1.      Paulo  Freire

Paulo Freire dalam buku-bukunya, ia melukiskan bahwa dalam pendidikan tradisional, guru memainkan peran sangat dominan dalam interaksinya dengan pelajar. Cara belajar yang demikian itu menghasilkan pelajar dan lulusan yang menganut budaya bisu (culture of silence).

2.      Ivan Illich

Ivan Illich dalam bukunya yang diterjemahkan kedalam bahasa Indonesia, ia mengemukakan bahwa selama ini sekolah merupakan tempat anak-anak ditekan dan dipaksa untuk mempelajari hal-hal yang tidak mereka sukai atau kehendaki. Belajar yang baik berlangsung dalam suasana bebas yang memungkinkan pelajar memilih sendiri pelajaran yang disukainya. Demikianlah, kehidupan di sekolah dan di dalam kelas harus difokuskan pada kepntingan, minat dan kemampuan belajar siswa, yang selama ini terabaikan. Sekolah dan kelas diharapkan menjadi lingkungan belajar yang menyenangkan dan menguntungkan bagi pihak yang paling memerlukan dalam rangka mewujudkan potensi yang dimilikinya semaksimal mungkin.[4]

E.     Analisis Pendidikan Level Mikro

Model analisis level mikro berkembang di Inggris dan Amerika Serikat dalam waktu yang tidak berjauhan, sekitar pertengahan abad yang lalu. Antara keduanya terdapat perbedaan dan persamaan karakteristik .

1.      Model Analisis Level Mikro di Inggris

Pada awal dekade 1960-an di Inggris berkembang model analisis yang mendapat julukan ‘New Sociology of Education’. Di antara tokoh-tokoh pelopornya adalah Basil Bernstein, Neil Keddie dan M.F.D. Young.

Model analisis ‘New Sociology of Education’  bermula dari ketidakpuasan masyarakat Inggris akan kebijakan dan pelaksanaan pendidikan di sekolah beserta hasilnya. Pendidikan persekolahan dianggap gagal dalam mencapai tujuannya yaitu membentuk manusia paripurna, memanusiakan manusia. Hal yang menjadi tujuan utama ‘New Sociology of Education’  adalah perbaikan sistem pendidikan agar dihasilkan manusia seutuhnya.

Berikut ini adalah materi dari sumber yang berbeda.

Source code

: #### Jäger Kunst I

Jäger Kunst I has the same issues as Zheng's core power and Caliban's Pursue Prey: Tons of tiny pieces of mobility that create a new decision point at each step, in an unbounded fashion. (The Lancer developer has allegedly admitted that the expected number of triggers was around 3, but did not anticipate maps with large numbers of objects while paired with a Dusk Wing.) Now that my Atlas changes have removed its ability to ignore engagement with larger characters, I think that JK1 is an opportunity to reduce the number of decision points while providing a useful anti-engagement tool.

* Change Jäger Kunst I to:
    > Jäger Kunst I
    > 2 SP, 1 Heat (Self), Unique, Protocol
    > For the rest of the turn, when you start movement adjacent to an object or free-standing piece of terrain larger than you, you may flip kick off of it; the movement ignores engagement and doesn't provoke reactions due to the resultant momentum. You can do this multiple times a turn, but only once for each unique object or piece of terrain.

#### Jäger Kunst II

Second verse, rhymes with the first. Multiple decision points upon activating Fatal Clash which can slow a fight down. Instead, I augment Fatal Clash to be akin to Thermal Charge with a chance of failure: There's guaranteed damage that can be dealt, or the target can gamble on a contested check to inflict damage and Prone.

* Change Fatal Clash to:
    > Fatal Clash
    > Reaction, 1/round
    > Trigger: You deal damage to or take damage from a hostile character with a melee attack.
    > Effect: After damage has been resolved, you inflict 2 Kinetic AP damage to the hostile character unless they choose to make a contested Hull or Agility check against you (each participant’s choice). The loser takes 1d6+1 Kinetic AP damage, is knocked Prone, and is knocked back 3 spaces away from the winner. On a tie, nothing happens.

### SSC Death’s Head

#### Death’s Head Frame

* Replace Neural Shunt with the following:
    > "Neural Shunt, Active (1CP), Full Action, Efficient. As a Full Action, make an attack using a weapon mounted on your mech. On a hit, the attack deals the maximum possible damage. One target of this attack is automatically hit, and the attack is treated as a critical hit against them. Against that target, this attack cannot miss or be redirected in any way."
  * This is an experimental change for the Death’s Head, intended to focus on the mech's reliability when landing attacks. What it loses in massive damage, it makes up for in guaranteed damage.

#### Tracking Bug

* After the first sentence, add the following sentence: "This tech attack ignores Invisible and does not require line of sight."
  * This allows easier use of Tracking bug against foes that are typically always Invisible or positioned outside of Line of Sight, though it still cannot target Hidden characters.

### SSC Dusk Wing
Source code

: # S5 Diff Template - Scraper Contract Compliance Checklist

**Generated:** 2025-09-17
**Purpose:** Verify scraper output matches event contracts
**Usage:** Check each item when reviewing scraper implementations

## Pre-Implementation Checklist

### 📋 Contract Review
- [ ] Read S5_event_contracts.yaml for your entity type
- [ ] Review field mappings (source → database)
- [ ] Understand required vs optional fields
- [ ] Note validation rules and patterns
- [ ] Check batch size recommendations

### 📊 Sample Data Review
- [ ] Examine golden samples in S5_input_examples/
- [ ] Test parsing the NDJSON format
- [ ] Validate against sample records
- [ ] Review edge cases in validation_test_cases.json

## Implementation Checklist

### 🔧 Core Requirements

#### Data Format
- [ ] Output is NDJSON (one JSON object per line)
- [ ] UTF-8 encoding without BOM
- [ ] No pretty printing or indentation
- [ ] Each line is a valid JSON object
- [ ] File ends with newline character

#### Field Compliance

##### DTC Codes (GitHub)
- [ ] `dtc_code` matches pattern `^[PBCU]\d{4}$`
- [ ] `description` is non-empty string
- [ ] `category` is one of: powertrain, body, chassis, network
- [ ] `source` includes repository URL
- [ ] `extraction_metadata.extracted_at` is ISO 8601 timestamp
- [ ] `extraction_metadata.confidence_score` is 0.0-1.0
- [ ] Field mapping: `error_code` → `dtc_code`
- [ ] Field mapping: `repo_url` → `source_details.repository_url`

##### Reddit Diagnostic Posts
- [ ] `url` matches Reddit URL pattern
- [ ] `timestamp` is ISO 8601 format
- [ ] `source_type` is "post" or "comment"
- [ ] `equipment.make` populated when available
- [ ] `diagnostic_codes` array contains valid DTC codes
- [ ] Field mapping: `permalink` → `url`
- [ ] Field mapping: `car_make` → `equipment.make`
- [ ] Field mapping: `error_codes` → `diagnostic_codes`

Pendekatan yang digunakan oleh  ‘New Sociology of Education’ adalah pendekatan kualitatif dengan penekanan pada observasi, baik dengan -maupun tanpa-  partisipasi.

 

2.      Model Analisis Mikro di Amerika Serikat

Di Amerika Serikat berkembang analisis level mikro yang dilandasi teori Interaksi Simbolik dan Teori Fenomenologi dalam Sosiologi. Kedua model analisis mikro yang ada di Inggris dan Amerika Serikat mempunyai persamaan dalam level analisis, yaitu kedua-duanya menggunakan level analisis mikro. Namun, diantara keduanya terdapat petbedaan dalam landasan teori. Di Inggris, ‘New Sociology of Education’ diberi julukan ‘Atheoretical’ (tanpa teori) sedang model analisis mikro yang berkembang di Amerika Serikat justru amat kental dengan teori, yaitu teoti Interaksi Simbolik yang mulai dikenal pada dekade 1920-an dan berkembang oesat pada dekade 1930-an, dan teori Fenomenologi.

Analisis Sosiologi Pendidikan yang d didasari kedua teori itu akan meliputi tiga hal berikut: (1) Informasi lapangan diperoleh dengaan pendekatan fenomenologi, (2) Objek kajianya berupa “isi” dari pendidikan (kurikulum, cara mengajar, perlakuan terhadap peserta didik, evaluasi, dan lain-lain), dan (3) Dalam pelaksanaanya diterapkan prinsip-prinsip Interaksi Simbolik.[5]